Dataset entries:
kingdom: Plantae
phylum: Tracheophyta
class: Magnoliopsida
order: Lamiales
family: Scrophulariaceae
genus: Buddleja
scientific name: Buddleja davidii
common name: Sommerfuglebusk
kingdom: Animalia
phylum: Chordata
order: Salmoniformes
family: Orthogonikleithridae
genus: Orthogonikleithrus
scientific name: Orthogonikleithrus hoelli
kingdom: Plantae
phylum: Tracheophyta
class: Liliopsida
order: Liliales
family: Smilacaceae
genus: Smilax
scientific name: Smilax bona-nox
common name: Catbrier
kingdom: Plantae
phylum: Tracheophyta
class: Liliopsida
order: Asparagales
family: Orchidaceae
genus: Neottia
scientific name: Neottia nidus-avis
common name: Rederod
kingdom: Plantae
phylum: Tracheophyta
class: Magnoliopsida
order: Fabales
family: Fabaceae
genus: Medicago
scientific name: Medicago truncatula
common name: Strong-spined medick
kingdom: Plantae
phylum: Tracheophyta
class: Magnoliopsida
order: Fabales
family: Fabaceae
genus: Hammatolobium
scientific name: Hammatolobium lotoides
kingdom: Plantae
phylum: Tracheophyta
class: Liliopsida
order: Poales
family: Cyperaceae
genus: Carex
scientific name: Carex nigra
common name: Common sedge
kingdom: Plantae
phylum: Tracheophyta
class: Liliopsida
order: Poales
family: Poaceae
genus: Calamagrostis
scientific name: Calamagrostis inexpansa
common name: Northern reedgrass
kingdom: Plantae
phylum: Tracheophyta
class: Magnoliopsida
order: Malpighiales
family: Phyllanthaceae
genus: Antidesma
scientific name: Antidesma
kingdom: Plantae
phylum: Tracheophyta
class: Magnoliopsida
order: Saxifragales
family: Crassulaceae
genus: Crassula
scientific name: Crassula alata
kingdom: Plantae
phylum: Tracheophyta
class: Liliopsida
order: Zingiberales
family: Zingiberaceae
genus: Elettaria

SHORT PROBLEM:
Copy the stretch of the records from the line containing "genus: Crassula" through their final line, reproducing each line unchanged.

WRITTEN ANSWER:
genus: Crassula
scientific name: Crassula alata
kingdom: Plantae
phylum: Tracheophyta
class: Liliopsida
order: Zingiberales
family: Zingiberaceae
genus: Elettaria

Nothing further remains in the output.